What IMO Shortlist topic (ACGN) will be the easiest for the first AI solving multiple shortlist problems?

1kṀ3810

2029

ALL

0.9%

Algebra

Combinatorics

98.9%

Geometry

0.1%

Number Theory

Every year, the International Mathematical Olympiad (IMO) problems are selected by the IMO Jury from the IMO Shortlist. This is a list of ~32 problems divided over 4 topics: Algebra, Combinatorics, Geometry, and Number Theory. The shortlist for year N is typically released immediately after the subsequent IMO (year N+1).

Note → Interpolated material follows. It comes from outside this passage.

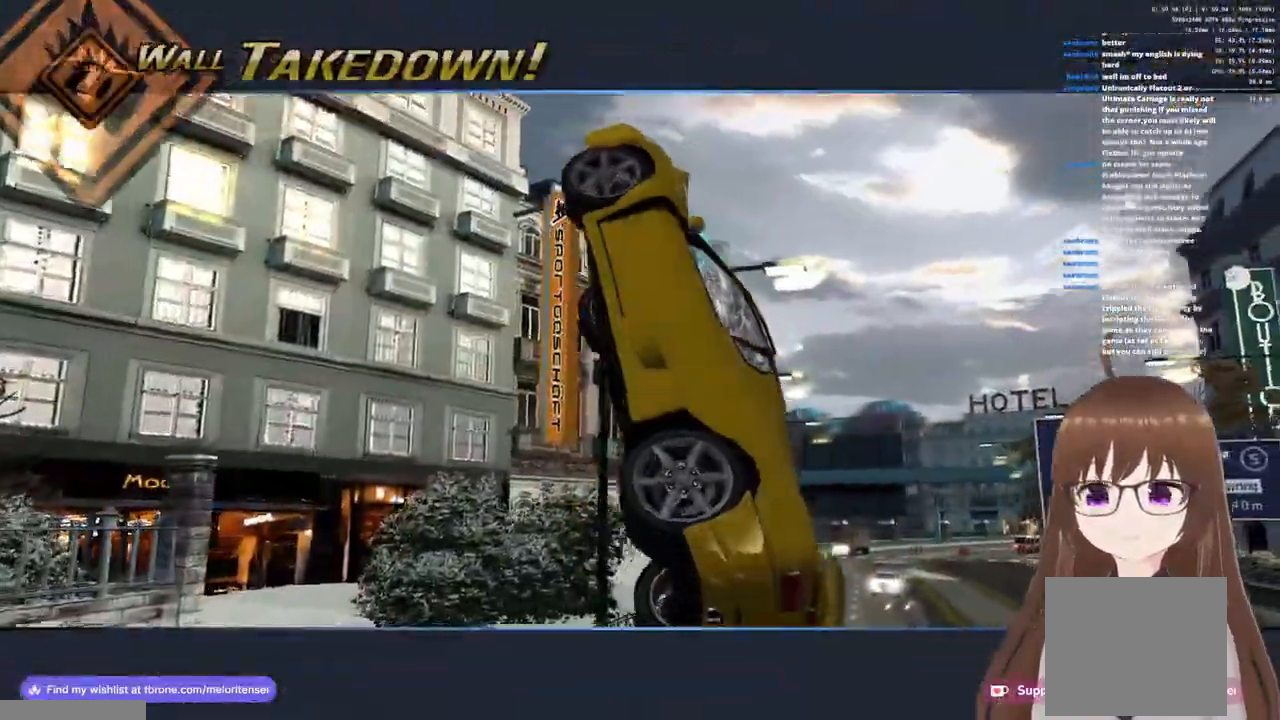
{"buttons": ["CROSS"], "left_stick": "center", "right_stick": "center", "events": []}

Resolves the first time when:

An AI is evaluated on the IMO Shortlist for year N, as documented in a paper or blog post that is broadly recognized as correct and without test-data leaks by the academic community.
The AI produces correct solutions to at least five (5) problems from the shortlist, or at three (3) problems in a single topic.
The solutions are humanly verifiable, and take the problem in text form as input. There are no restrictions on how the AI solves the task; in particular, calculator use is allowed. However, there should be no human in the loop.
If the answer turns out to be "clear" (e.g. there is a publicly available AI which is widely used to solve olympiad-level algebra problems), but the condition in the first bullet point above is not met, I will accept a sufficiently trustworthy open-source repository demonstrating the condition in the second bullet point.

Resolves to:

The topic where the (number of problems "essentially correct" (would get 6 or 7 points)) / (number of problems on the shortlist) is the highest.
If multiple topics have the exact same ratio above, it resolves to a split, e.g. 50%-50%; or N/A if not possible to do so.

If there are widely shared doubts about data leakage, I plan to ask at least one prominent data leakage expert for an opinion before resolving.

If multiple shortlists are part of the test set in the first published work that meets the resolution criteria, the latest one counts for the purposes of this question.
If the IMO Shortlist stops being created and published on a yearly basis, or changes so that it is no longer a set of 26<=X<=40 problems split into the four topics above, this resolves N/A.
If the resolution criteria are not met by 31 Dec 2029, this resolves N/A.

Technical AI Timelines

Get

1,000

to start trading!

3 Comments

18 Holders

37 Trades

Sort by:

take the problem in text form as input

This is basically the only reason why this hasn't resolved so far. As it currently stands, it resolves Geometry as soon as a system that reliably parses geometry questions into the input format of AlphaGeometry or one of its derivatives is brought to my attention.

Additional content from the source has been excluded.